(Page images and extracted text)
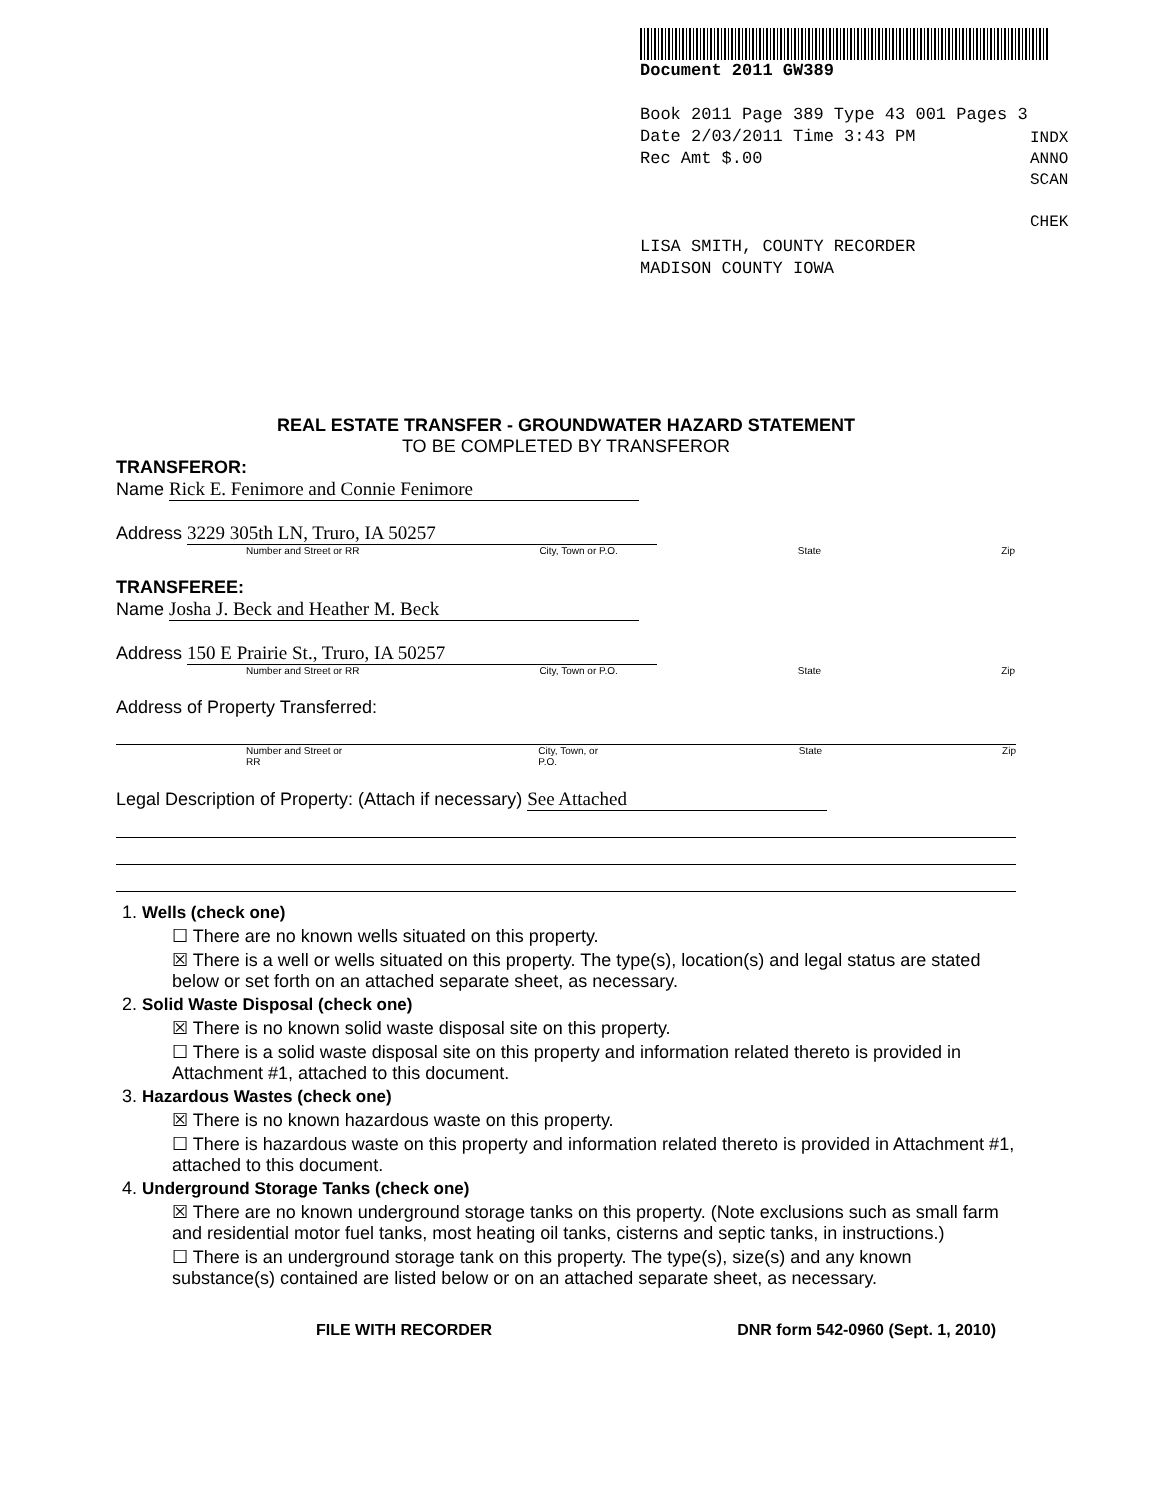Document 2011 GW389
Book 2011 Page 389 Type 43 001 Pages 3
Date 2/03/2011 Time 3:43 PM
Rec Amt $.00
LISA SMITH, COUNTY RECORDER
MADISON COUNTY IOWA
INDX
ANNO
SCAN
CHEK
REAL ESTATE TRANSFER - GROUNDWATER HAZARD STATEMENT
TO BE COMPLETED BY TRANSFEROR
TRANSFEROR:
Name Rick E. Fenimore and Connie Fenimore
Address 3229 305th LN, Truro, IA 50257
Number and Street or RR City, Town or P.O. State Zip
TRANSFEREE:
Name Josha J. Beck and Heather M. Beck
Address 150 E Prairie St., Truro, IA 50257
Number and Street or RR City, Town or P.O. State Zip
Address of Property Transferred:
Number and Street or RR City, Town, or P.O. State Zip
Legal Description of Property: (Attach if necessary) See Attached
1. Wells (check one)
☐ There are no known wells situated on this property.
☒ There is a well or wells situated on this property. The type(s), location(s) and legal status are stated below or set forth on an attached separate sheet, as necessary.
2. Solid Waste Disposal (check one)
☒ There is no known solid waste disposal site on this property.
☐ There is a solid waste disposal site on this property and information related thereto is provided in Attachment #1, attached to this document.
3. Hazardous Wastes (check one)
☒ There is no known hazardous waste on this property.
☐ There is hazardous waste on this property and information related thereto is provided in Attachment #1, attached to this document.
4. Underground Storage Tanks (check one)
☒ There are no known underground storage tanks on this property. (Note exclusions such as small farm and residential motor fuel tanks, most heating oil tanks, cisterns and septic tanks, in instructions.)
☐ There is an underground storage tank on this property. The type(s), size(s) and any known substance(s) contained are listed below or on an attached separate sheet, as necessary.
FILE WITH RECORDER DNR form 542-0960 (Sept. 1, 2010)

* **Request**
Among the records above, only the lines between the line holding "a solid waste" and the line holding "There is hazardous", inclusive, are to be output, exactly as written.

* **Expected answer**
☐ There is a solid waste disposal site on this property and information related thereto is provided in Attachment #1, attached to this document.
3. Hazardous Wastes (check one)
☒ There is no known hazardous waste on this property.
☐ There is hazardous waste on this property and information related thereto is provided in Attachment #1, attached to this document.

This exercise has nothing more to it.